И в теории и на практике Фрост следует за Просперо. В предисловии к "Избранным стихотворениям" он пишет:
"Звук - это золотой слиток среди руды. Извлечем звук, отбросим все лишнее; обнаружим, что цель поэзии в данном случае - заставить звучать все стихи по-разному, но что средств к этому - гласных, согласных, пунктуации, синтаксиса, слов, предложений и размеров - явно не хватает, нам нужна помощь контекста - значения - содержания… Мы снова возвращаемся в поэзию, покуда поэзия - искусство, которое о чем-то говорит, беззвучно или звучно. И лучше, если вслух - так больше опыта и больше глубины… Рисунок, созданный стихом… Его линия берет начало в восхищении и завершается мудростью… просветлением жизни - не обязательно тем самым, огромным, на котором зиждутся культы и секты, но моментальной вспышкой силы перед лицом смятения и страха".
Стиль Фроста профессор Льюис определил бы как "скудный" с большой буквы. Его интонация сродни разговорной; она спокойна и прочувствованна, и мне трудно вспомнить кого-либо из современных поэтов, за исключением Кавафиса, кто писал бы столь же просто. Фрост редко использует метафоры. В его поэзии (если взять ее целиком, со всеми литературными и историческими аллюзиями) нет ничего такого, что было бы непонятно подростку. И все же в этой речевой простоте ему удается передавать всевозможные оттенки душевных и умственных устремлений.

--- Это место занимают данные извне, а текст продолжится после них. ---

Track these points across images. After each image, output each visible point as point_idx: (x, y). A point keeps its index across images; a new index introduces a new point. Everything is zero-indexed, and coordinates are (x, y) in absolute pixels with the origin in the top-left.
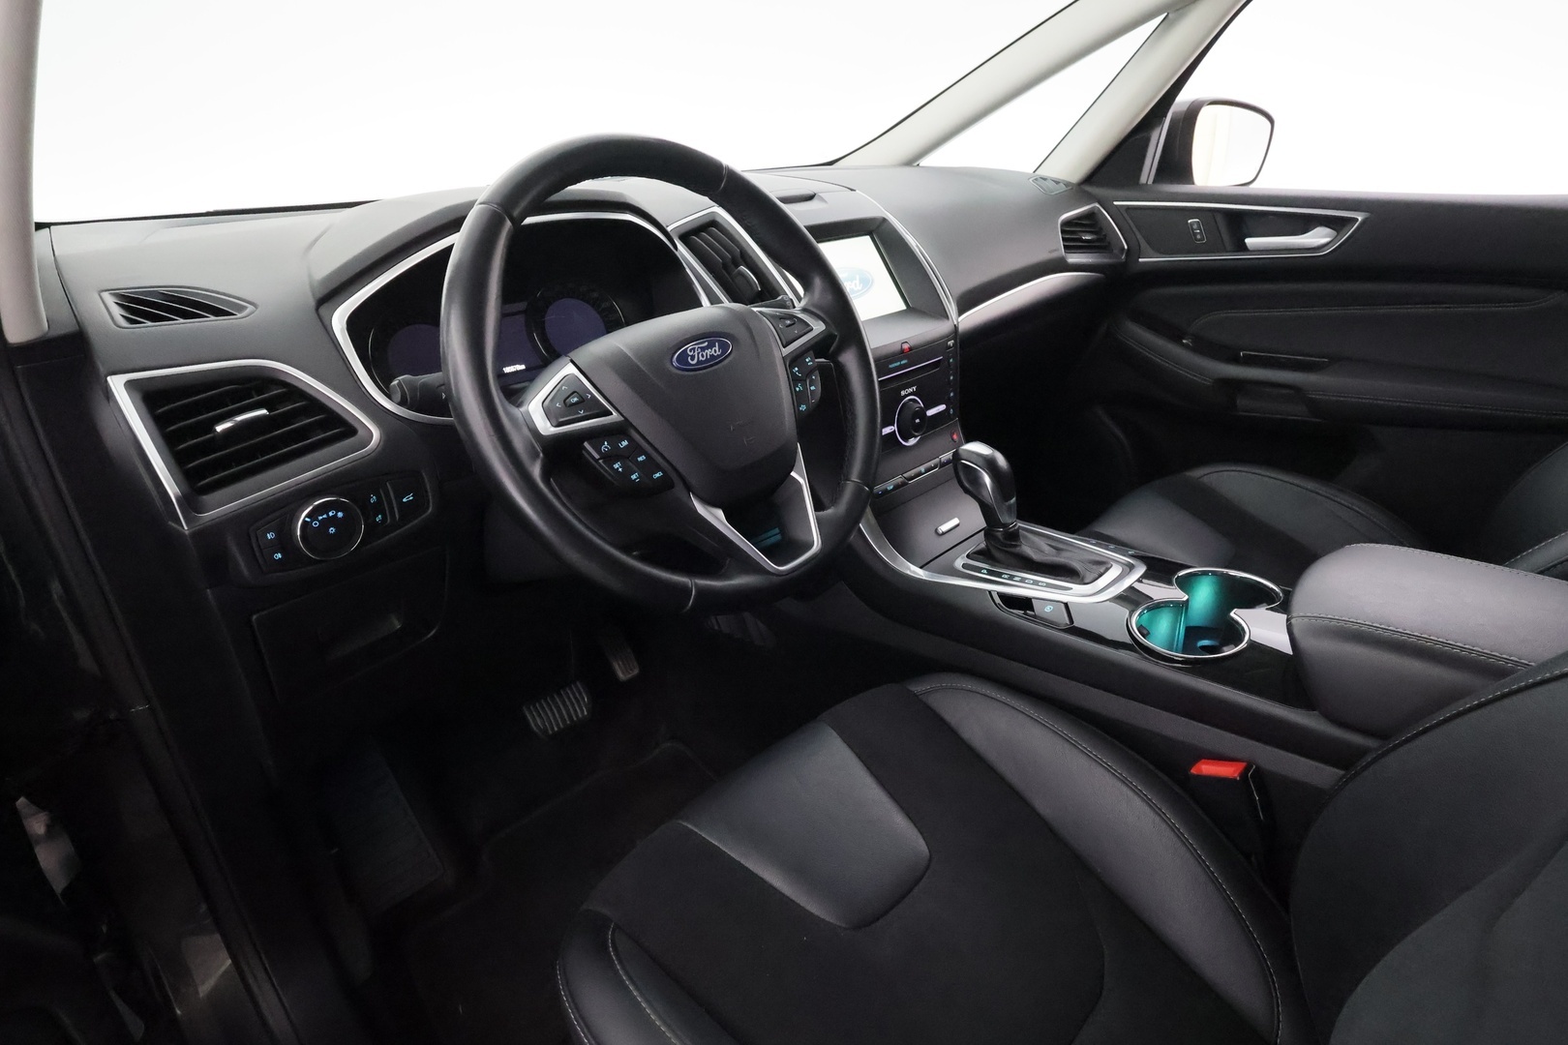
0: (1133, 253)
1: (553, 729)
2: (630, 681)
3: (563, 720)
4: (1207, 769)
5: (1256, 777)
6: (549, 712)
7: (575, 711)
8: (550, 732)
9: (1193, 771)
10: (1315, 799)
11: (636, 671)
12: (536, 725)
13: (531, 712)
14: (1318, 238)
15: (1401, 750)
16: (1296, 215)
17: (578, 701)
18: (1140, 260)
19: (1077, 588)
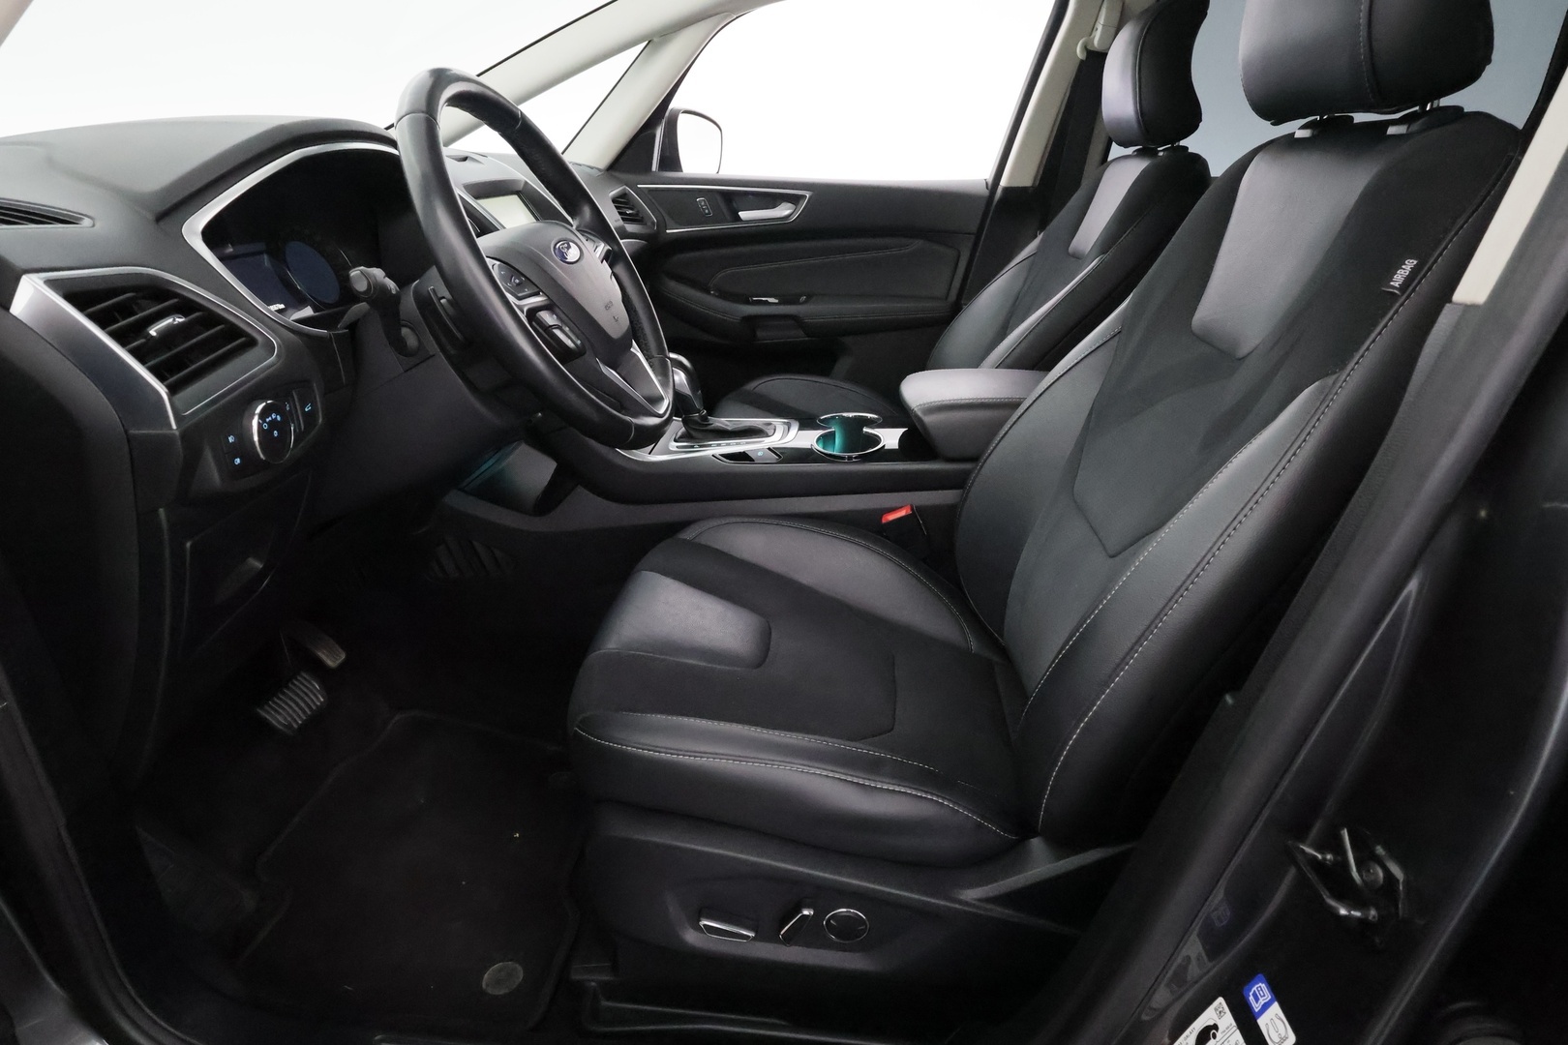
0: (663, 225)
1: (297, 723)
2: (342, 666)
3: (304, 712)
4: (892, 517)
5: (918, 512)
6: (286, 707)
7: (312, 700)
8: (295, 726)
9: (884, 521)
10: (951, 512)
11: (343, 656)
12: (279, 722)
13: (268, 713)
14: (783, 211)
15: (988, 461)
16: (767, 194)
17: (311, 691)
18: (668, 231)
19: (767, 440)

Поэтический голос Фроста - это голос умудренного разума: он отчетлив и трезв. Таким голосом не говорит мечта или страсть. За исключением прямой речи, тире, восклицательные знаки и риторические фигуры встречаются в стихах Фроста достаточно редко. Что, конечно, не указывает на недостаток эмоционального - скорее наоборот: читая стихи, мы всякий раз попадаем под сильное (почти навязчивое) влияние чувства, которое прячется за сдержанной речью. А что как не сдержанная речь воспитывает целомудрие слуха, из которого, собственно, поэзия и возникает?! Даже при желании Фрост не смог бы писать громогласные и горестные монологи в духе Шекспира и его героев. Но человек, написавший следующие строчки, был, несомненно, знаком с чувством горечи:
Замедлив шаг, я был почти врасплох
Застигнут этим звуком. В переулке
Меня как будто звали, будто вздох
Донесся, будто "Здравствуй… Были гулки
Ночные улицы, и только циферблат
Луны считал часы, доверив небу
Значение времен. И я был рад
Знакомству с ночью. Как простому хлебу.